The position of a moving car at time $$t$$ is given by $$f(t) = at^2 + bt + c$$, $$t > 0$$, where $$a$$, $$b$$ and $$c$$ are real numbers greater than 1. Then the average speed of the car over the time interval $$[t_1, t_2]$$ is attained at the point:

We are told that the position (displacement) of the car at time $$t$$ is $$f(t)=at^{2}+bt+c$$ with $$a,b,c>1$$ and $$t>0$$. We wish to know at which point inside the interval $$[t_{1},t_{2}]$$ the average speed (average velocity) is actually attained.

First, recall the result from basic calculus called the Mean Value Theorem (MVT) for derivatives: if a function $$f$$ is continuous on $$[t_{1},t_{2}]$$ and differentiable on $$(t_{1},t_{2})$$, then there exists some number $$\xi$$ in the open interval $$(t_{1},t_{2})$$ such that

$$f'(\xi)=\frac{f(t_{2})-f(t_{1})}{\,t_{2}-t_{1}\,}.$$

The right-hand side of this equality is the average rate of change of $$f$$ over $$[t_{1},t_{2}]$$, which, for a displacement function, is the average velocity (average speed in magnitude, because the motion is on a straight line). Hence, by the MVT, the instantaneous velocity at some interior point $$\xi$$ equals this average velocity.

To locate that $$\xi$$ explicitly, we must compute both the derivative $$f'(t)$$ and the average velocity.

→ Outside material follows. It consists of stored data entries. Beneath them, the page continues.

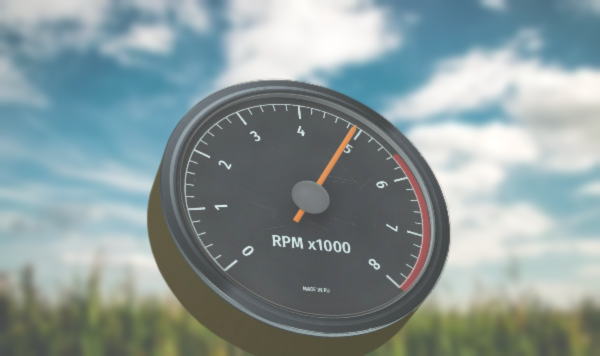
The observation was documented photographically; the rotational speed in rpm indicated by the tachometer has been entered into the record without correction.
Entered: 4900 rpm
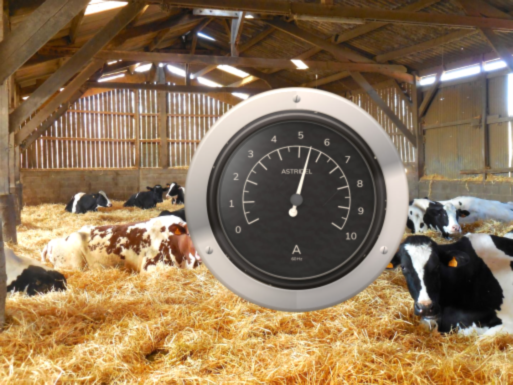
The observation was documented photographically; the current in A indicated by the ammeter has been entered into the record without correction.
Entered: 5.5 A
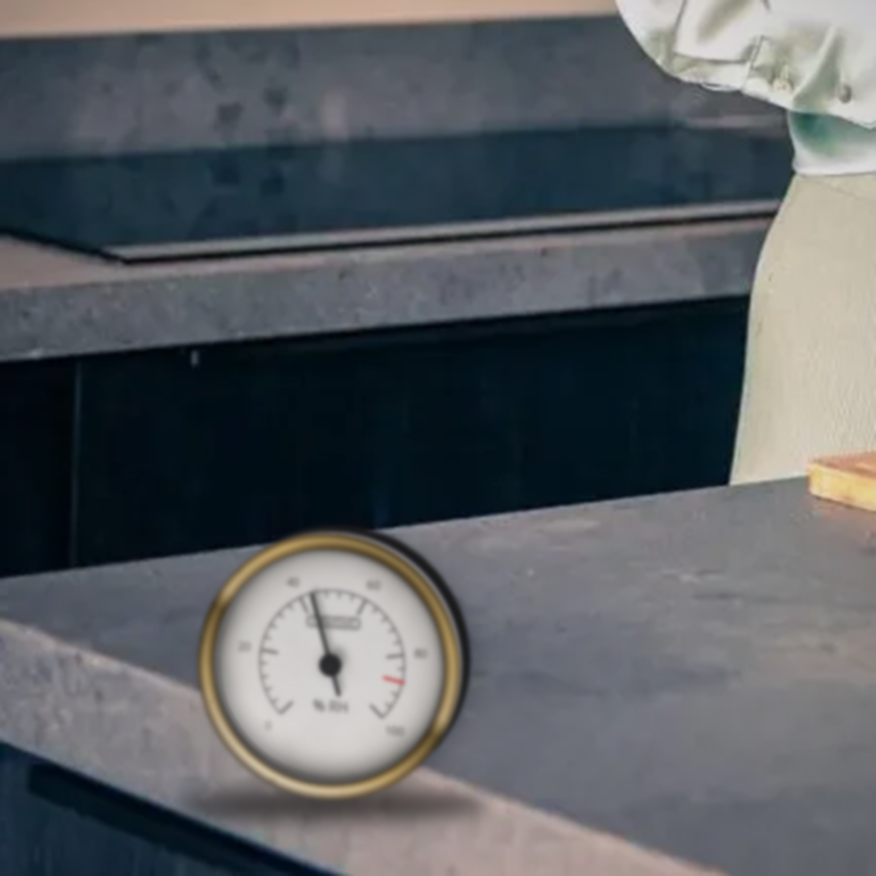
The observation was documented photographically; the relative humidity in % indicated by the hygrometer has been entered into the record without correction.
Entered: 44 %
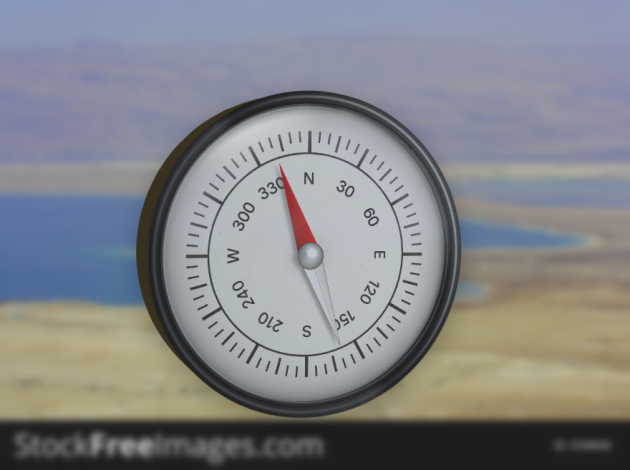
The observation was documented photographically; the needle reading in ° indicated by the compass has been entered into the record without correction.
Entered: 340 °
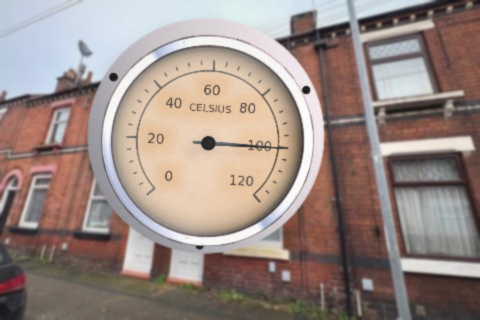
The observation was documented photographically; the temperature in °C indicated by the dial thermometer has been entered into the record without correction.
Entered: 100 °C
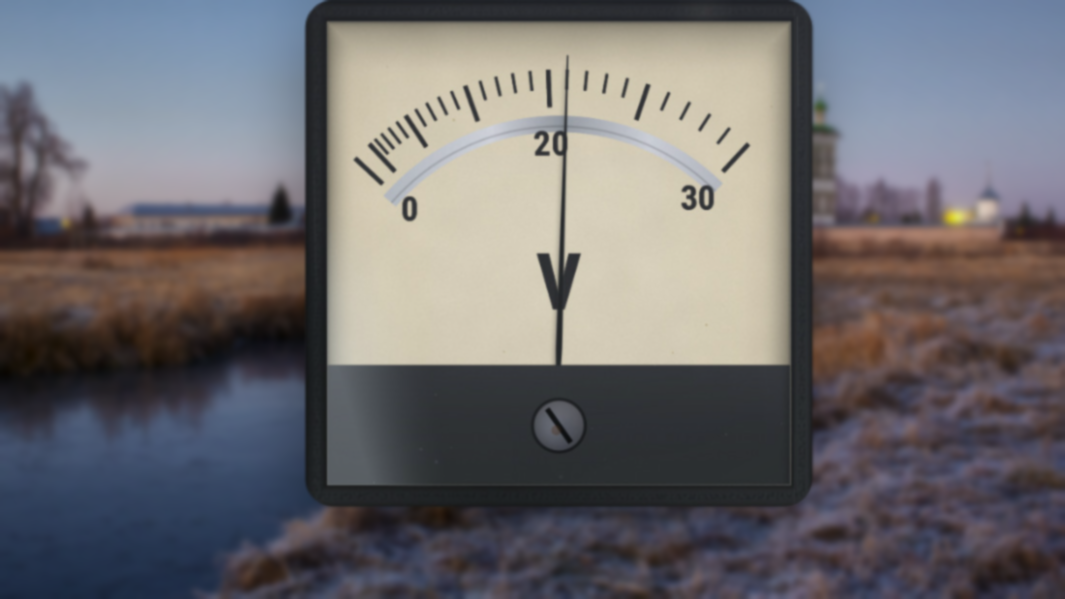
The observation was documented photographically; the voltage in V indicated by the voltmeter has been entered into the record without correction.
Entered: 21 V
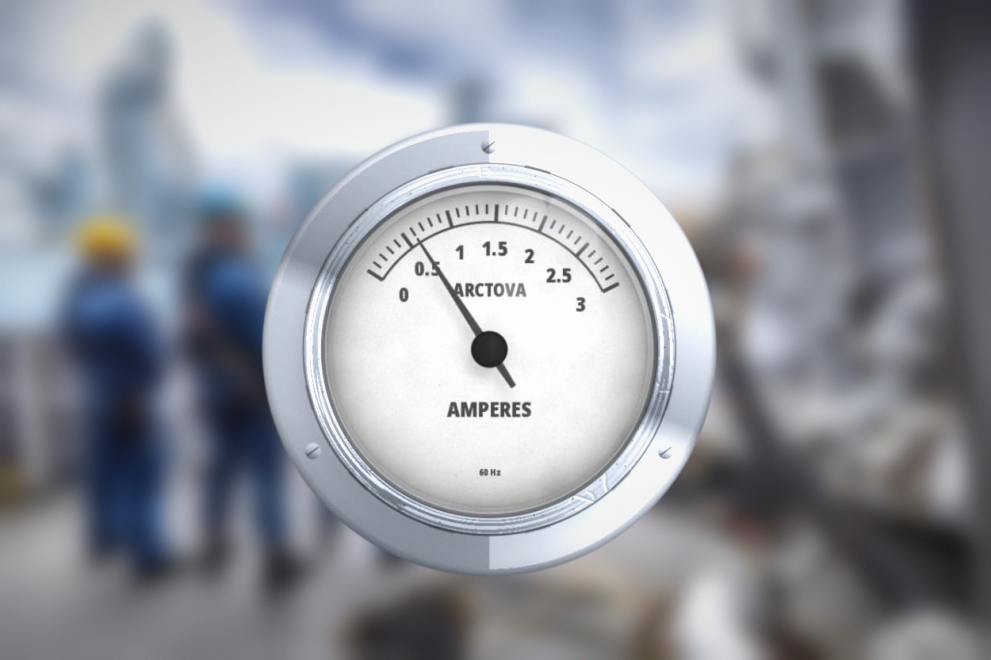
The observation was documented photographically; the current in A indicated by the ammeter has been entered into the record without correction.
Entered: 0.6 A
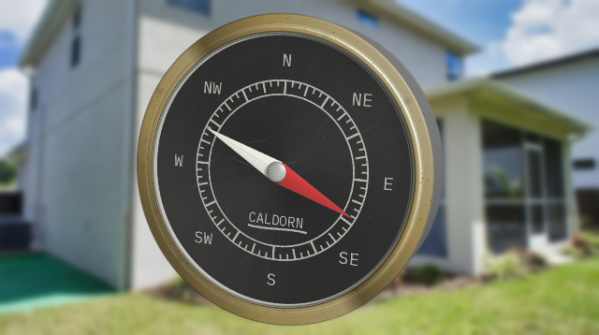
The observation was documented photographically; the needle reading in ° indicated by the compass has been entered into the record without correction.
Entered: 115 °
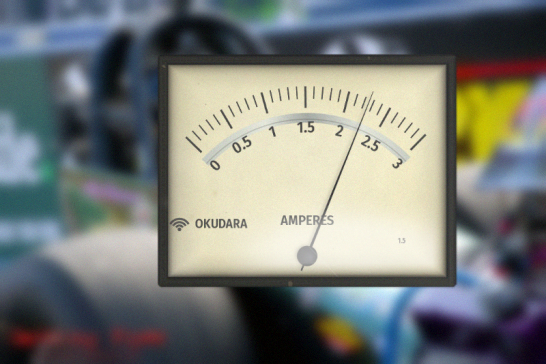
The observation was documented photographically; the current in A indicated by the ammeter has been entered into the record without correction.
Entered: 2.25 A
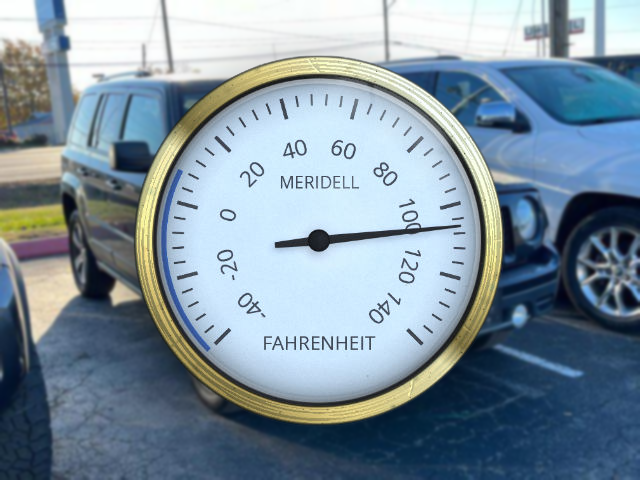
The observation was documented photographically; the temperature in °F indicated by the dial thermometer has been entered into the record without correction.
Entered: 106 °F
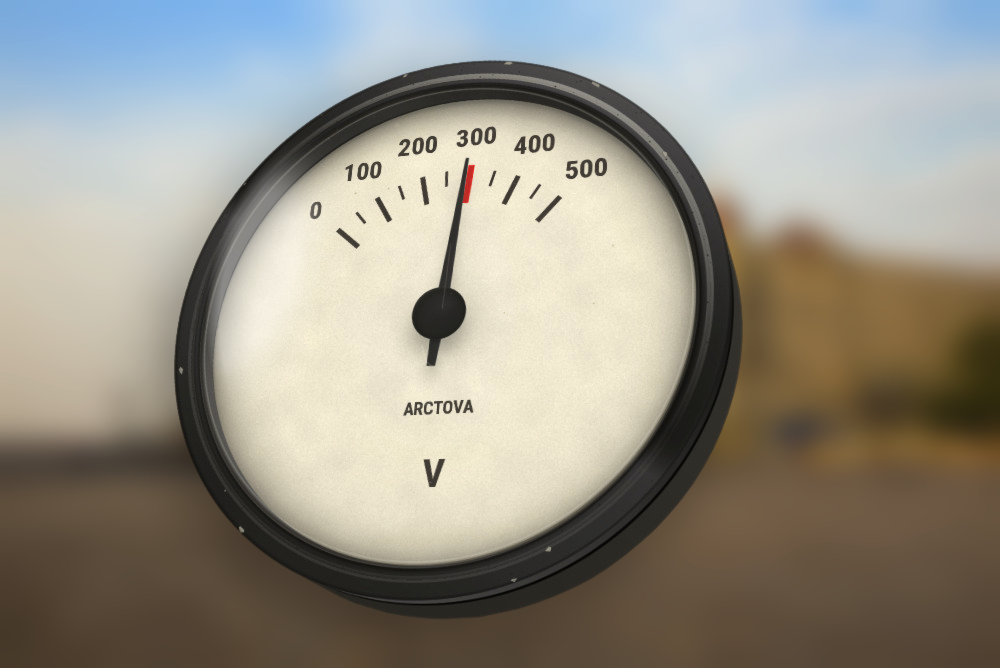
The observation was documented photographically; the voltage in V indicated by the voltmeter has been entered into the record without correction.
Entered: 300 V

We differentiate $$f(t)=at^{2}+bt+c$$ with respect to $$t$$. Using the power rule $$\frac{d}{dt}(t^{n})=nt^{\,n-1}$$, we obtain

$$f'(t)=2at+b.$$

Next we calculate the average velocity (average speed) over $$[t_{1},t_{2}]$$:

$$\frac{f(t_{2})-f(t_{1})}{t_{2}-t_{1}} =\frac{\,\bigl(a\,t_{2}^{2}+b\,t_{2}+c\bigr)-\bigl(a\,t_{1}^{2}+b\,t_{1}+c\bigr)\,}{t_{2}-t_{1}}.$$

The constants $$c$$ cancel, leaving

$$\frac{a\,(t_{2}^{2}-t_{1}^{2})+b\,(t_{2}-t_{1})}{t_{2}-t_{1}}.$$

Now, recall the algebraic identity $$t_{2}^{2}-t_{1}^{2}=(t_{2}-t_{1})(t_{2}+t_{1}).$$ Substituting this into the numerator, we get

$$\frac{a\,(t_{2}-t_{1})(t_{2}+t_{1}) + b\,(t_{2}-t_{1})}{t_{2}-t_{1}}.$$

Since a common factor $$t_{2}-t_{1}$$ appears in every term in the numerator, it cancels with the denominator, yielding

$$a\,(t_{1}+t_{2}) + b.$$

Thus the average velocity is $$a(t_{1}+t_{2}) + b.$$

By the Mean Value Theorem, we must have some $$\xi \in (t_{1},t_{2})$$ satisfying

$$f'(\xi)=2a\,\xi + b = a(t_{1}+t_{2}) + b.$$

Subtracting $$b$$ from both sides gives

$$2a\,\xi = a\,(t_{1}+t_{2}).$$

Because $$a>0$$, we can divide both sides by $$2a$$:

$$\xi=\frac{t_{1}+t_{2}}{2}.$$

This point $$\xi$$ equals the arithmetic mean of $$t_{1}$$ and $$t_{2}$$. Looking at the listed choices, this corresponds exactly to Option C:

$$\frac{(t_{1}+t_{2})}{2}.$$

Hence, the correct answer is Option C.